ANSWER: The pain you’re describing is called radiculopathy, and it is a type of nerve pain. There are several devices for pain relief from varied types of chronic nerve pain. Some rely on stimulating nerves with a mild electrical current. Other implanted devices deliver pain-relieving medication directly into the spinal canal. These devices are typically implanted by physicians specializing in pain management. Both types are usually considered only after more conservative options have failed, and they seldom provide complete pain relief. However, when they are effective, they can change debilitating pain into tolerable, manageable pain that allows you to function and regain your life.
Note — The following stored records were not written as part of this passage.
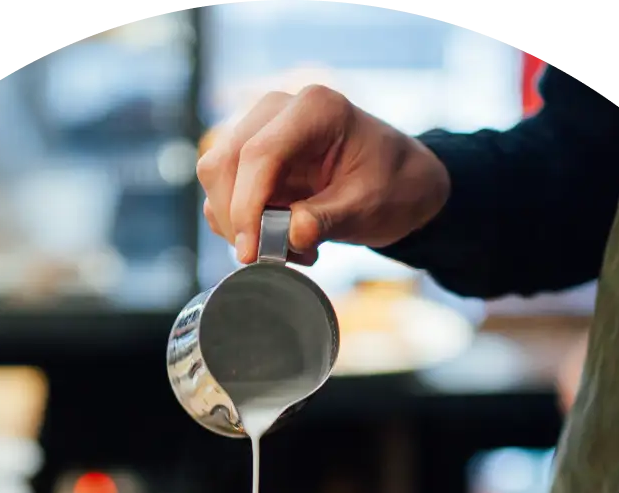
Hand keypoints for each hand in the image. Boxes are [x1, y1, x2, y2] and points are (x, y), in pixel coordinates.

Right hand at [196, 85, 449, 265]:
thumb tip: (289, 235)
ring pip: (216, 177)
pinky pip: (225, 191)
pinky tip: (281, 236)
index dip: (246, 207)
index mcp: (316, 109)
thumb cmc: (393, 186)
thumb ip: (327, 220)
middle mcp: (279, 110)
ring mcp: (261, 129)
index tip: (252, 252)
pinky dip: (243, 223)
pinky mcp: (252, 155)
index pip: (259, 154)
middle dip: (237, 219)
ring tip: (289, 247)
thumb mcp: (369, 207)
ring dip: (239, 224)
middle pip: (225, 162)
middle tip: (272, 258)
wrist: (401, 182)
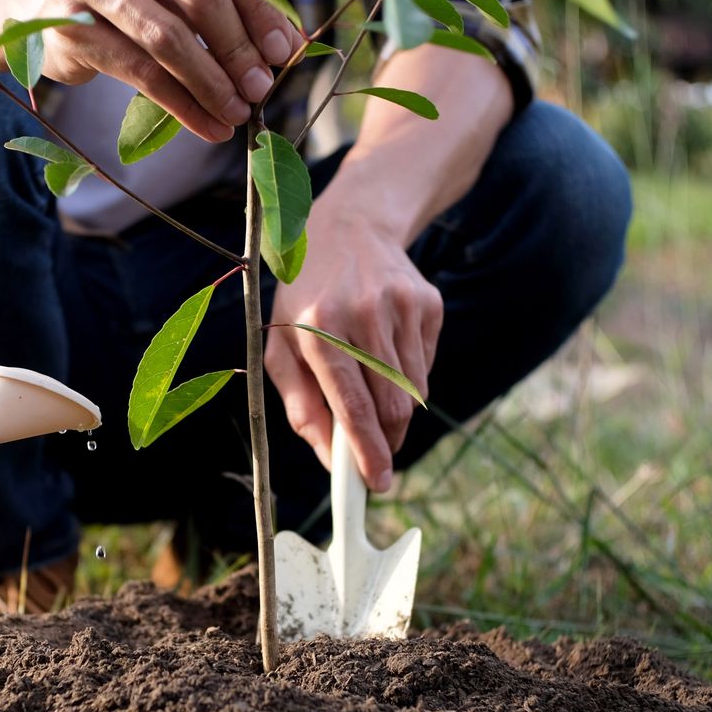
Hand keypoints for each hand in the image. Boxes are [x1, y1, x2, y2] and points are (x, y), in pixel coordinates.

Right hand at [2, 0, 297, 141]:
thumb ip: (225, 0)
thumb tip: (286, 45)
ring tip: (238, 113)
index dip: (261, 3)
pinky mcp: (71, 25)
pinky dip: (183, 105)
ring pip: (168, 37)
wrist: (37, 4)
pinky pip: (141, 73)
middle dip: (239, 46)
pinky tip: (209, 126)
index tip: (285, 48)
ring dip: (212, 83)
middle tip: (263, 86)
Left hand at [264, 200, 442, 491]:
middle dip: (386, 442)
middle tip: (378, 458)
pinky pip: (425, 366)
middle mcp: (364, 315)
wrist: (350, 227)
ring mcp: (402, 307)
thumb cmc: (306, 297)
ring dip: (396, 411)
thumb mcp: (282, 345)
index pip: (351, 405)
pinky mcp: (428, 304)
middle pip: (390, 406)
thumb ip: (300, 404)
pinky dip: (409, 378)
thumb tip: (329, 458)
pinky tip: (387, 352)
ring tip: (373, 391)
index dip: (366, 451)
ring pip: (412, 392)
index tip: (376, 483)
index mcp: (319, 328)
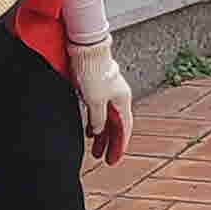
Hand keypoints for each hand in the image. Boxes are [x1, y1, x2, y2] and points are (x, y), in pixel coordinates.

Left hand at [72, 39, 131, 163]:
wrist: (86, 49)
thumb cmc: (93, 72)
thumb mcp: (95, 101)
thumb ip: (98, 119)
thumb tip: (100, 131)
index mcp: (122, 100)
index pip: (124, 128)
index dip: (119, 146)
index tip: (113, 160)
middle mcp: (118, 97)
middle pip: (116, 125)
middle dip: (110, 143)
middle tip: (104, 159)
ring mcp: (107, 92)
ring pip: (106, 119)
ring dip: (101, 135)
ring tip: (94, 149)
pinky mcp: (96, 88)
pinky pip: (98, 111)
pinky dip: (95, 123)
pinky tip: (89, 130)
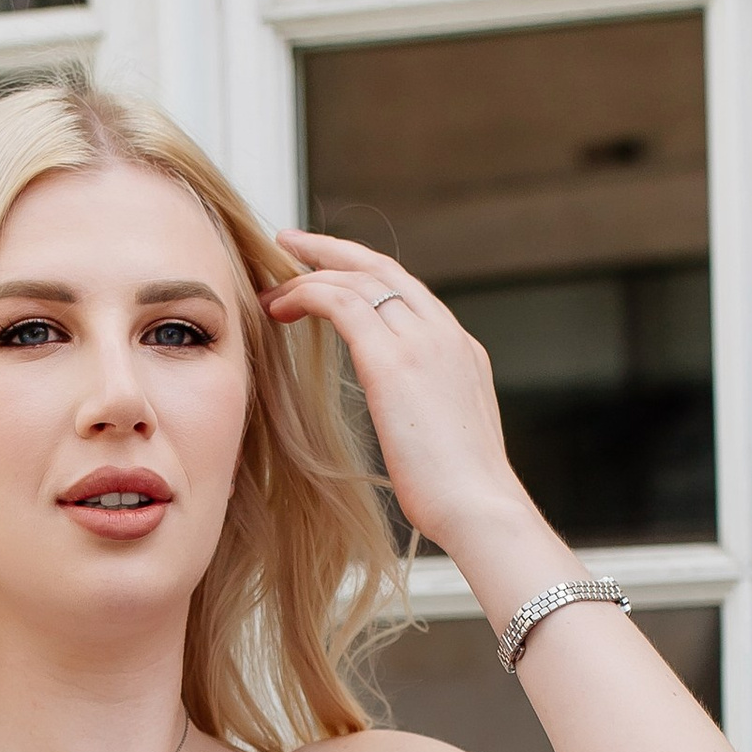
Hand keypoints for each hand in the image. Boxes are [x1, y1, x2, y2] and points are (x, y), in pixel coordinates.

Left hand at [267, 234, 554, 582]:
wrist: (480, 509)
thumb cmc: (460, 494)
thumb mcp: (447, 437)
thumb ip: (426, 410)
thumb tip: (405, 421)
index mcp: (461, 350)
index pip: (406, 291)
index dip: (362, 273)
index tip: (328, 270)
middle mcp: (444, 334)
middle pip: (382, 268)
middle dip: (332, 250)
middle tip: (289, 243)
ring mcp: (423, 341)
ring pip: (357, 279)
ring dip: (308, 276)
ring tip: (271, 288)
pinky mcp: (393, 360)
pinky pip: (341, 303)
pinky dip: (307, 295)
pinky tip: (280, 309)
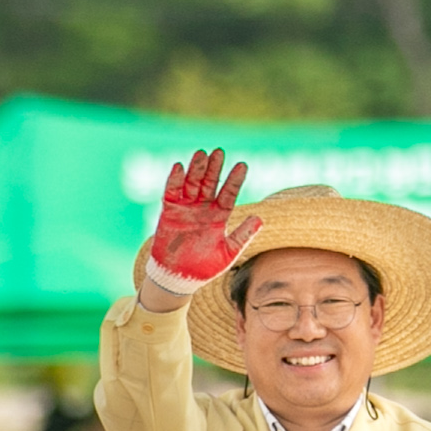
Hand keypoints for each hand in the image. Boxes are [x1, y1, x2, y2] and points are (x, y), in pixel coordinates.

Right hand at [140, 149, 258, 305]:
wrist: (179, 278)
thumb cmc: (205, 267)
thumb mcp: (228, 253)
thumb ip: (243, 235)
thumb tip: (261, 219)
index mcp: (219, 216)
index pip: (228, 194)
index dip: (235, 180)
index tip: (243, 166)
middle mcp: (203, 208)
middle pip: (210, 183)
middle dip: (214, 168)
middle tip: (220, 152)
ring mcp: (186, 208)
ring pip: (192, 183)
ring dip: (196, 169)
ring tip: (202, 154)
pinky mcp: (169, 211)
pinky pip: (171, 192)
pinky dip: (174, 180)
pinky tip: (179, 167)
Nerve stimulation devices work by blocking pain signals as they travel from the nerves to the spinal cord. In doing so, they send electrical impulses from the spinal cord out along affected nerves. These electrical impulses may produce a pleasant “tingling” sensation that can be directed to the area where you feel pain. The two main forms include:
1. Spinal cord stimulators. With these, a wire electrode is implanted in the epidural space within the spinal canal. It provides electrical stimulation on an area of the spinal column called the dorsal columns, which is where sensory nerves from the spinal cord are located.
Spinal cord stimulators are FDA approved for conditions that involve pain generated from damaged or dysfunctional nerves of the trunk, legs or arms. This includes problems such as radiculopathy, pain that persists after spine surgery, peripheral neuropathy, post herpetic neuralgia, and a condition called complex regional pain syndrome, which usually results in leg or arm pain.